Profit and loss report (often referred as P&L report, income statement, or statement of operations) is one of the primary reports in the system of enterprise accounting, which plays an important role in the financial statement analysis. It contains summarized information about firm’s revenues and expenses over the reporting period. Most common are income statements that contain the quarterly and yearly information. The goal of the statement of income is to measure the profit of a business over the reporting period by excluding the expenses of a firm from its revenues.

The general form of P&L report starts with the revenue entry, from which the operative expense, salary, depreciation expense, interest expense and other expenses are being subtracted in order to compute the net earnings in the end. The net earnings are presented as an absolute value, and also as the division of net earnings by the number of shares outstanding (earnings per share). Both horizontal and vertical analysis can be applied to the income statement; as the P&L report most commonly contains quarterly information, the ratios calculated can be analyzed in dynamics over some time and for some certain reporting period.

Basic elements of the profit and loss report 

1. Revenue (Net Sales). This entry represents the value of goods or services a company has sold to its customers. Commonly sales are presented net of different discounts, returns, etc.

2. Cost of Goods Sold. This element measures the total amount of expenses, related to the product creation process, including the cost of materials, labor, etc. Costs of goods sold include direct costs and overhead costs. Direct costs (materials; parts of product purchased for its construction; items, purchased for resale; labor costs; shipping costs, etc.) are the expenses that can be actually associated with the object and its production. Overhead costs (labor costs, equipment costs, rent costs, etc.) are the expenses that are related to the business running proce

3. Gross Profit. Gross profit is net revenue excluding costs of goods sold.

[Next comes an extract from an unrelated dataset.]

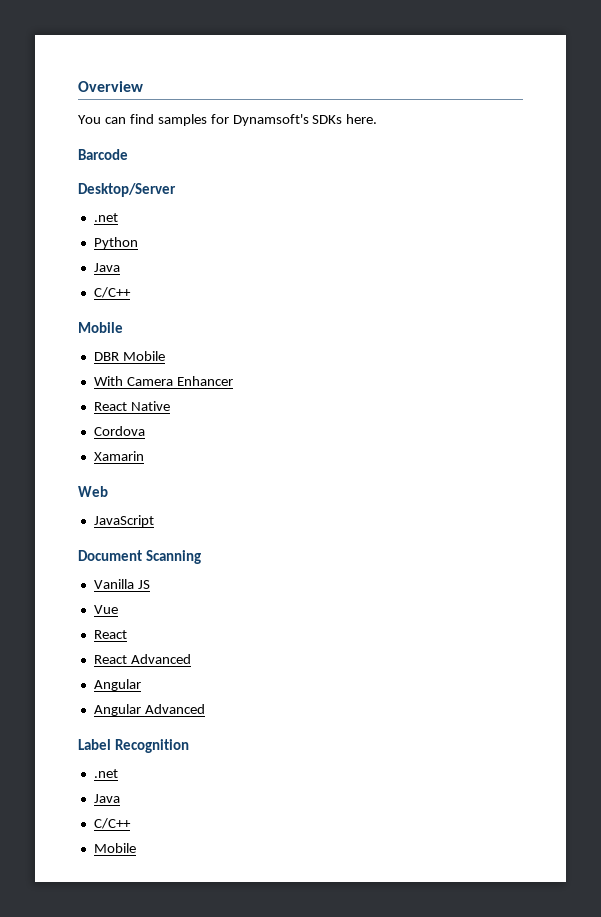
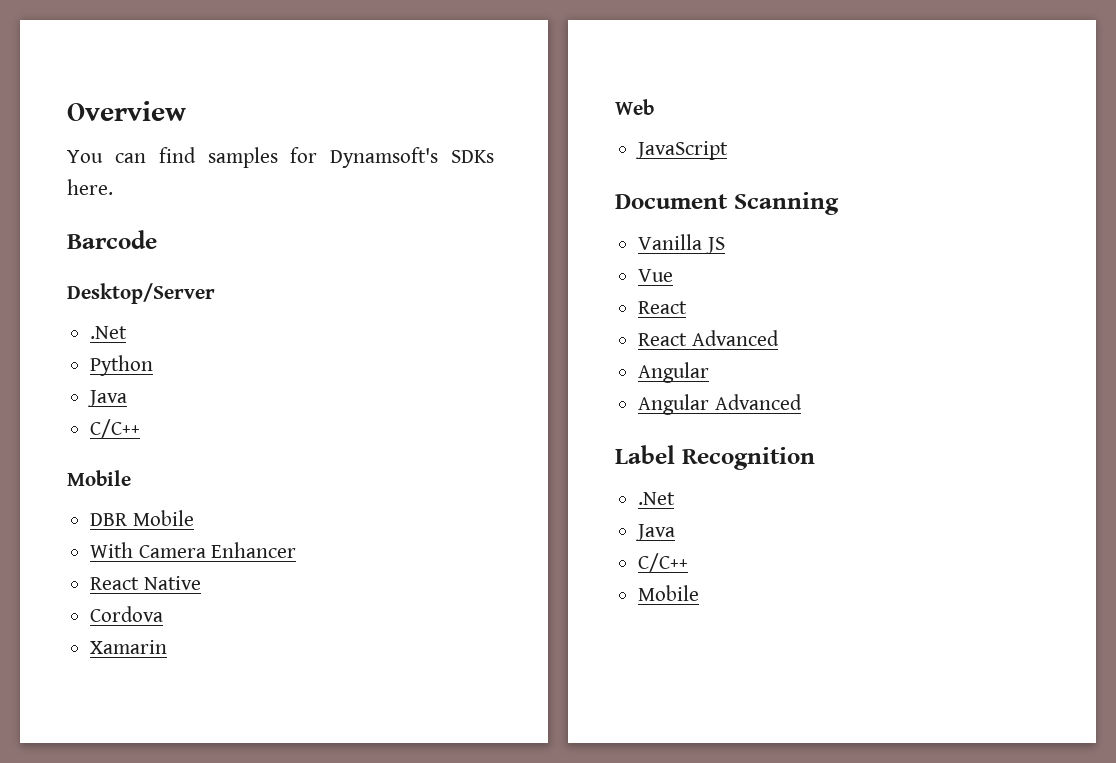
[93,213,118,222] .net -> [90,326,128,339] .Net
[93,769,118,778] .net -> [638,492,676,505] .Net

4. Operating Expenses. Operating expenses include selling and administrative expenses. Selling are the expenses, which relate to the process of generating sales by a company, including miscellaneous advertisement expenses, sales commission, etc. All the expenses connected with company’s operation administration, such as salaries of the office employees, insurance, etc., refer to the administrative expenses.

5. Operating Income. Operating income is gross profit excluding operating expenses.

6. Other income or expense. This entry contains all the other income or expense values that weren’t included to any of the previous entries. It may be dividends, interest income, interest expense, net losses on derivatives, etc.

7. Income Before Income Taxes. Income before income taxes is operating income including (or excluding) other income or expense.